Multi-Factor Authentication (also termed as Two-Factor authentication or 2FA) is an authentication method in which a user is granted access to the Platform instance only after successfully demonstrating two pieces of evidence (or factors).
Knowledge (Known to the user) - Password (Login Credentials)
Possession (Possessed by the user) - Security Token (generated from any third-party authenticator app)
This mechanism provides an extra security layer by protecting the user from an unknown person breaching-in to gain access of the Platform instance.
A third-party authenticator mobile application like Authy or Google Authenticator enables two-factor authentication, usually by showing a randomly-generated and constantly refreshing code to use for authentication.
This authentication mechanism is only applicable if existing user profiles are authenticated via Password and not applicable to users if tied to any other authentication profiles like SAML, Kerberos, LDAP.
If any user profile has both the security questions and multi-factor authentication enabled, the Multi-Factor Authentication verification shall take the precedence.
First Time Configuration
Once Multi-Factor Authentication is enabled for any user, on it's subsequent login, the user is displayed with a QR code which has to be scanned for a first time configuration.
The user can scan the QR code or type the Client Secret key in any third-party authenticator app (Authy/Google Authenticator) installed on the user's smartphone to initiate the configuration.
A security token (as seen in the image above) is generated which needs to be entered in the Verification Code field of the login screen to complete the login into Platform.
This should complete the user's first time configuration for the Multi-Factor Authentication.
Once Multi-Factor Authentication is succesfully configured, anytime the user logs into Platform using the User Name and Password, the MFA verification screen is displayed as seen below.
Enter and submit the security token generated from the registered third-party authenticator application to complete the login.
A user can reset it's account's MFA from the Change My Password page.
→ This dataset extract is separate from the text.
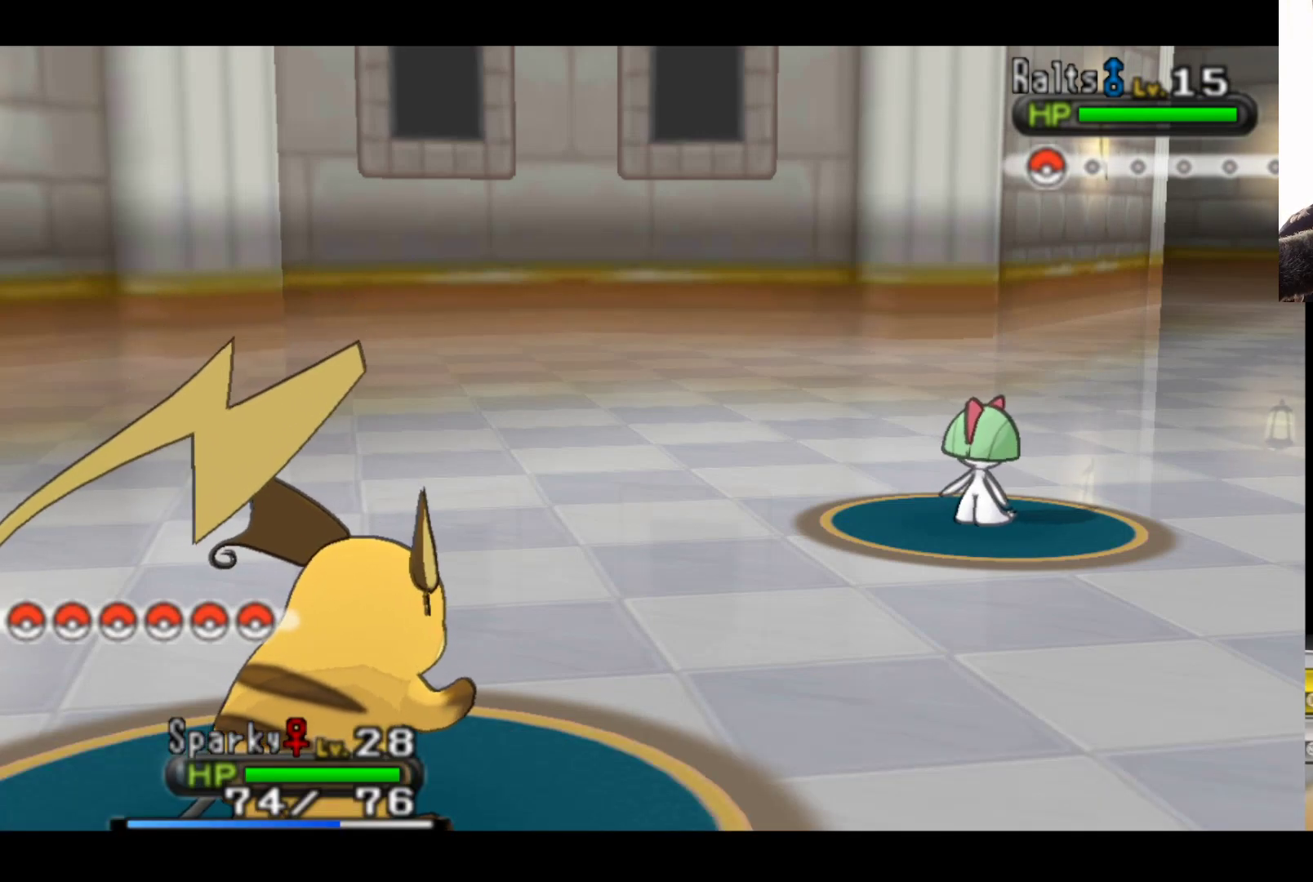
{"buttons": [], "left_stick": "center", "right_stick": "center", "events": []}
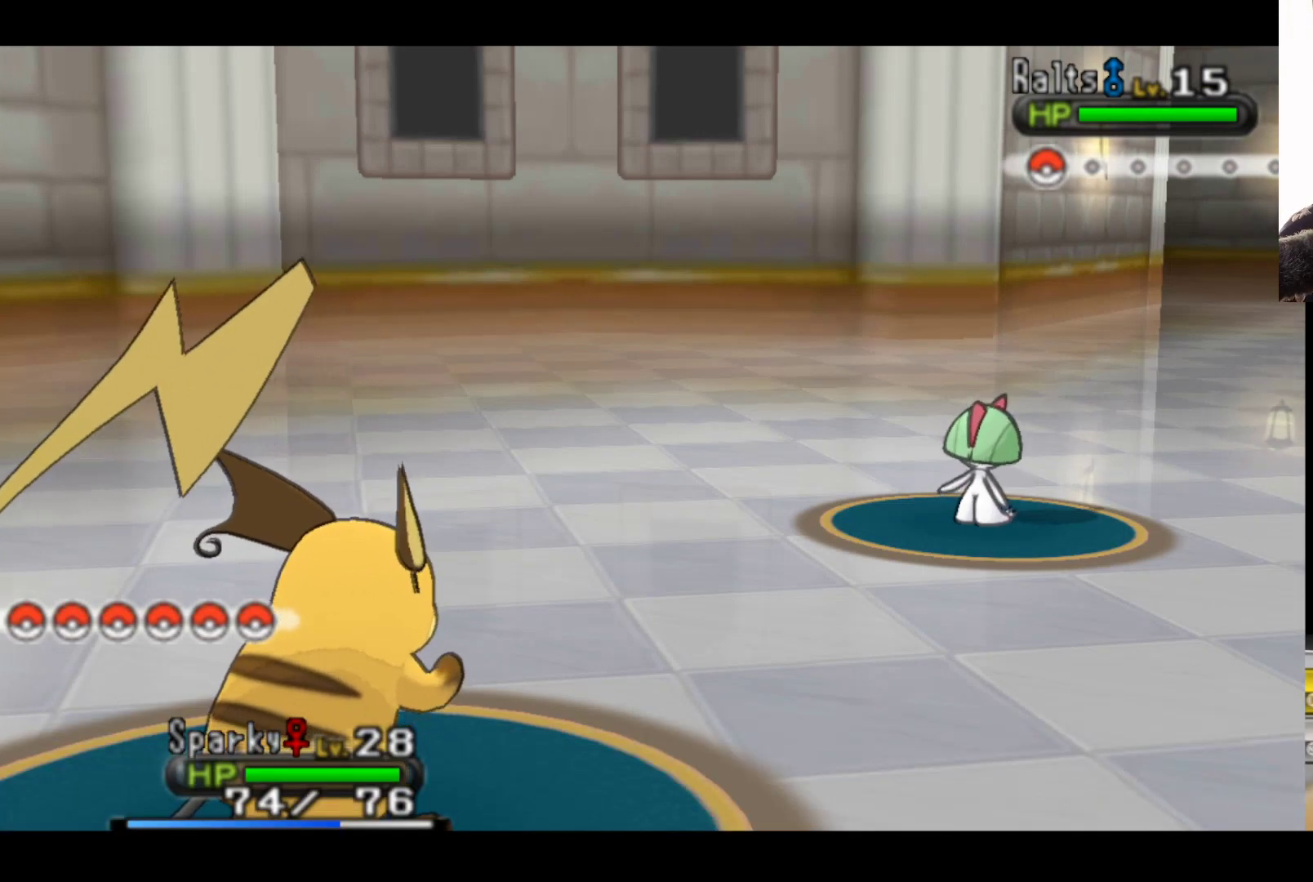
{"buttons": [], "left_stick": "center", "right_stick": "center", "events": []}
See Reset MFA from Change My Password for more information. A MASTER or TENANT administrator can also reset any user's MFA from the User(s) Record List view page.
To reset MFA for user(s), the MASTER or TENANT administrator can select the desired user(s) from the User Record List view page.
From the Group Actions menu, select Reset MFA.
A confirmation is requested on attempting to reset the user MFA. Once confirmed, an email notification with instructions to reset the MFA is sent to the selected user(s).